Away from Dumont’s clear affinity for deep house, prominent vocals and textured electronic pop, there’s also one other key influence that bleeds through his work. “I came through as a DJ with a lot of the French wave guys like Justice, Sebastian, Mr Oizo,” he explains. “And Daft Punk’s Discovery: that just has the perfect balance of incredible music alongside massive dance tracks.” Somewhere in his subconscious, this powerful French influence is etched and it comes across most prominently on standout track ‘Ocean Avenue’ – a hard and slinky pop jam that conjures nocturnal visions of a lost scene from Nicolas Winding Refn’s 2011 film Drive.

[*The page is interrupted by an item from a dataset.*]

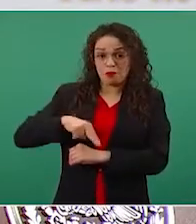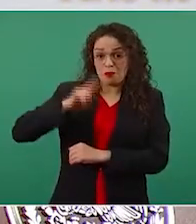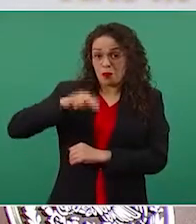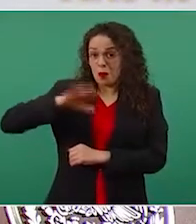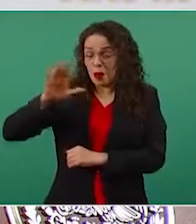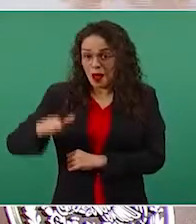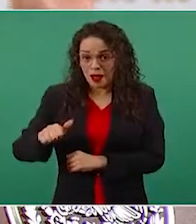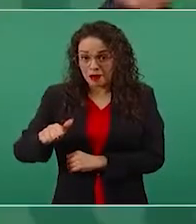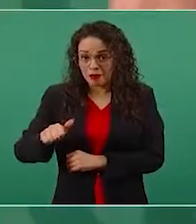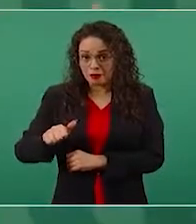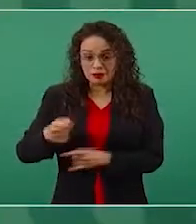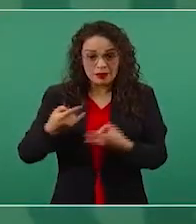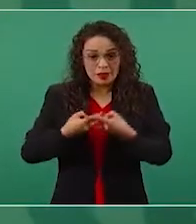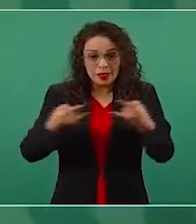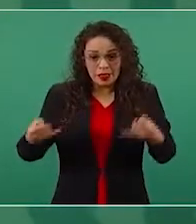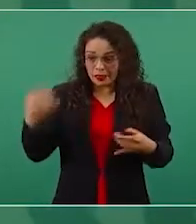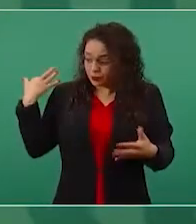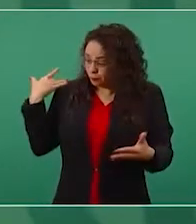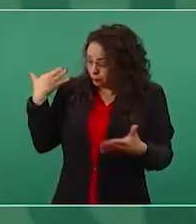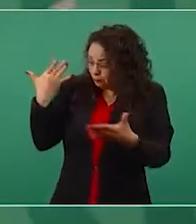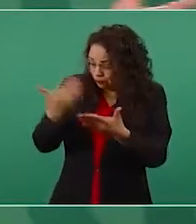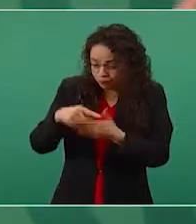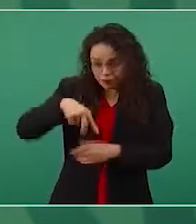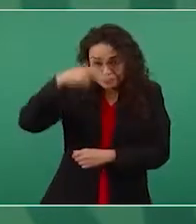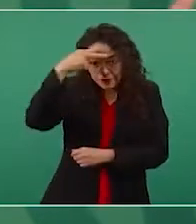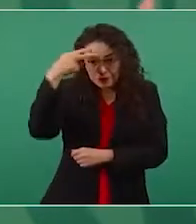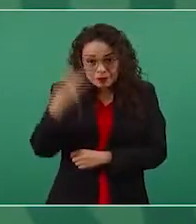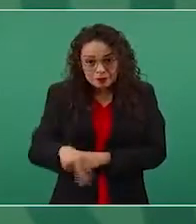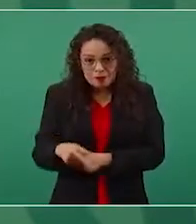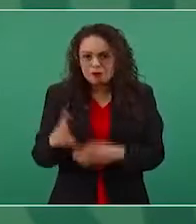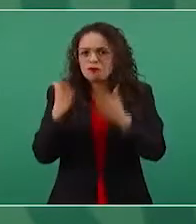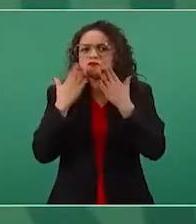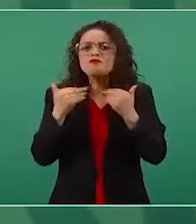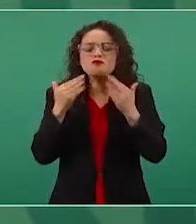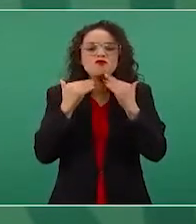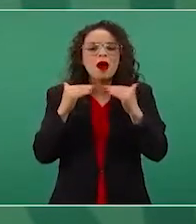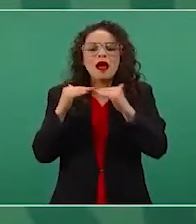en la historia de México no ha habido democracia.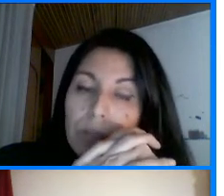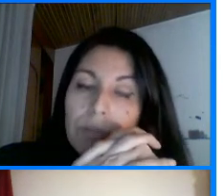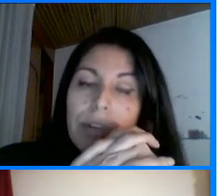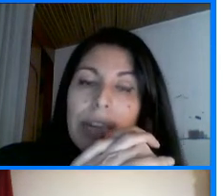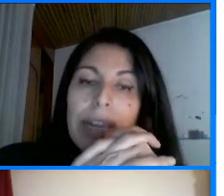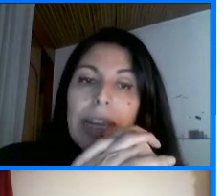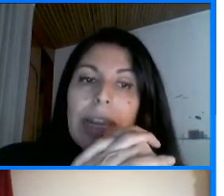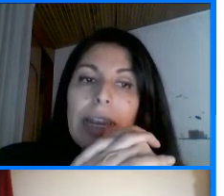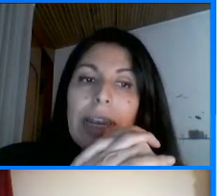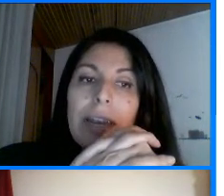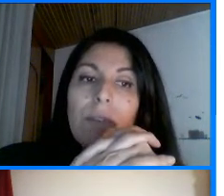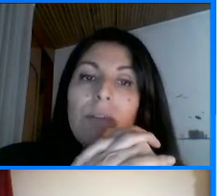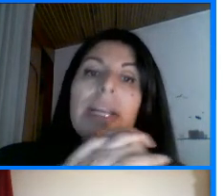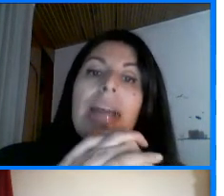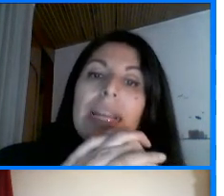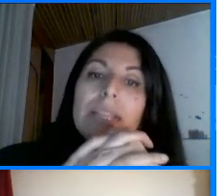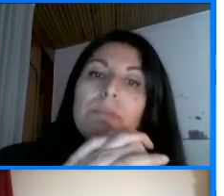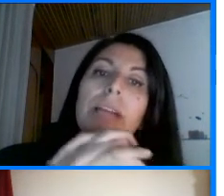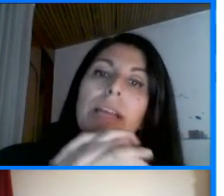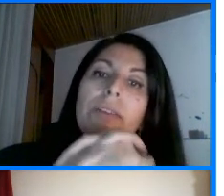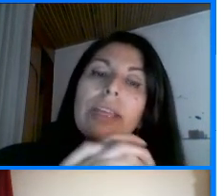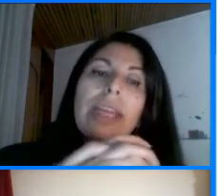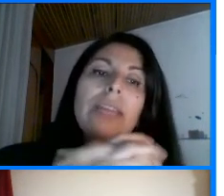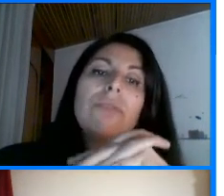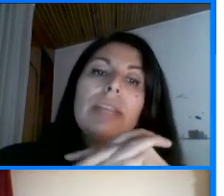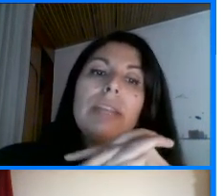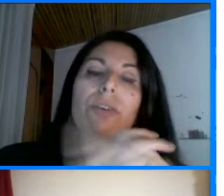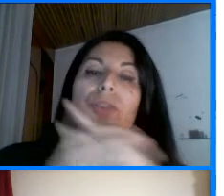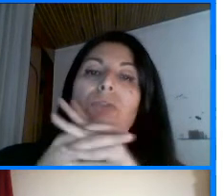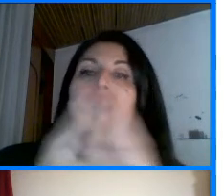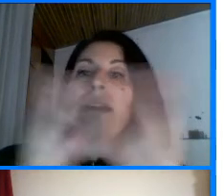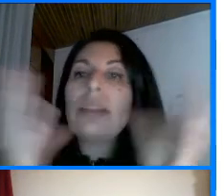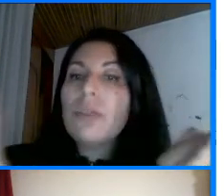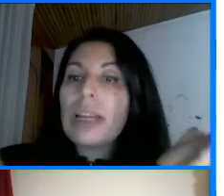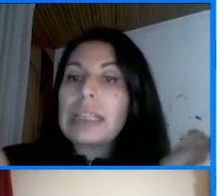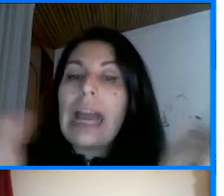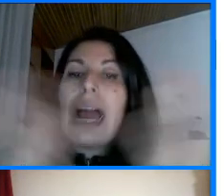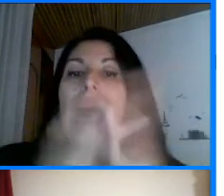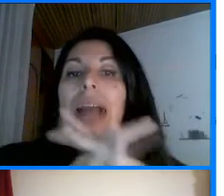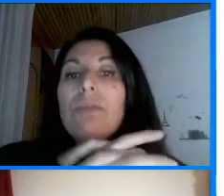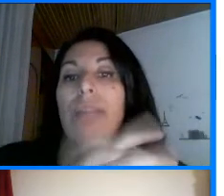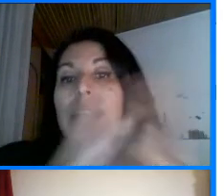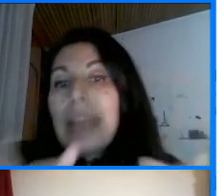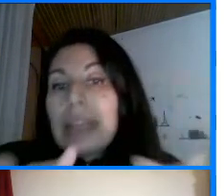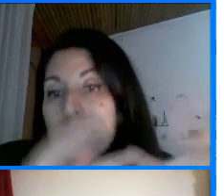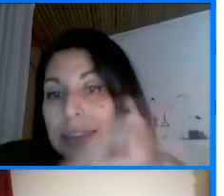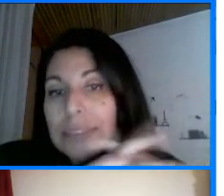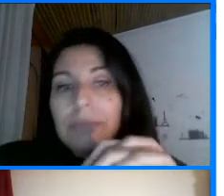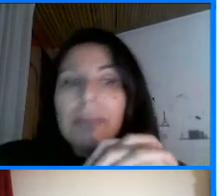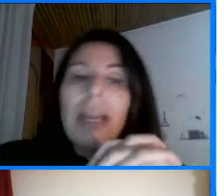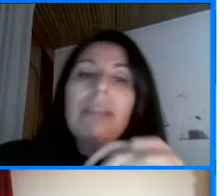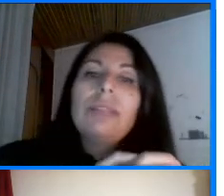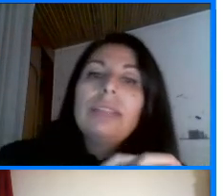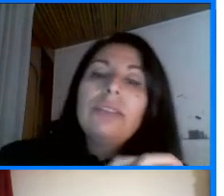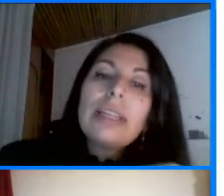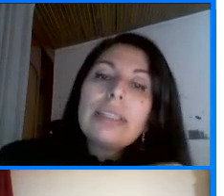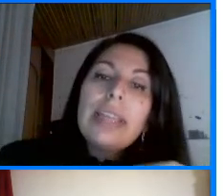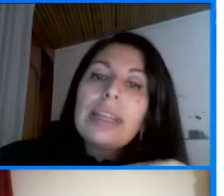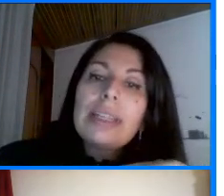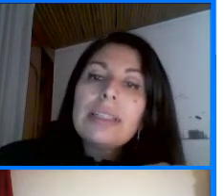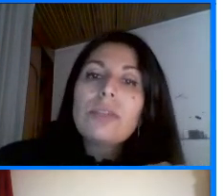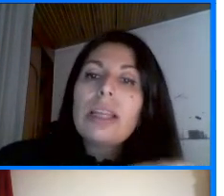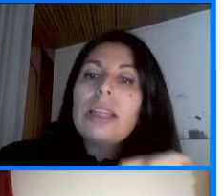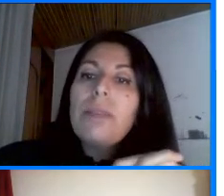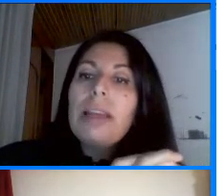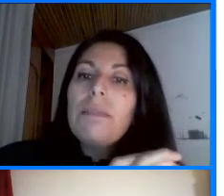Polo Fue Un gran explorador Que hizo un libro Con sus aventuras Algunas ciertas Algunas no tan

The record has also given Dumont a chance to widen his scope of collaboration. His fine ear for vocals has already seen him team up with MNEK and AME, and the record boasts further features from Vincent McMorrow, and the legendary 80s house vocalist Robert Owens. The grooving 8 minute disco track that features the latter is like Dumont’s very own homage to Daft Punk’s epic ‘Giorgio’.
The funny thing about all the success that now surrounds him is that Duke Dumont hasn’t really changed the way he makes music, and the re-release of ‘The Giver’ will pay testament to that. The change has come more in both the UK and American music culture, and the way club music now finds itself positioned so boldly on both sides of the Atlantic. “I remember I went to America in 2008,” he says, “and I played in a nightclub in New York called Studio B. I remember I got heckled by people asking me to play hip-hop. So, when I went back in 2012, I was genuinely petrified, but it ended up being one of the best tours I’ve ever done. The scene just seems to get bigger and bigger.”
With his eyes set on some huge UK shows, and massive forthcoming collaborations, Harrow-born Adam George Dyment looks set to play a huge role in the way UK pop music continues to shift ever further into new realms, just like an early noughties Timbaland did for the US or a recent Pharrell has done for the world. Still, he remains unnervingly grounded: “I don’t necessarily want to be the biggest DJ or biggest act in the world, but I certainly want to be one of the best.”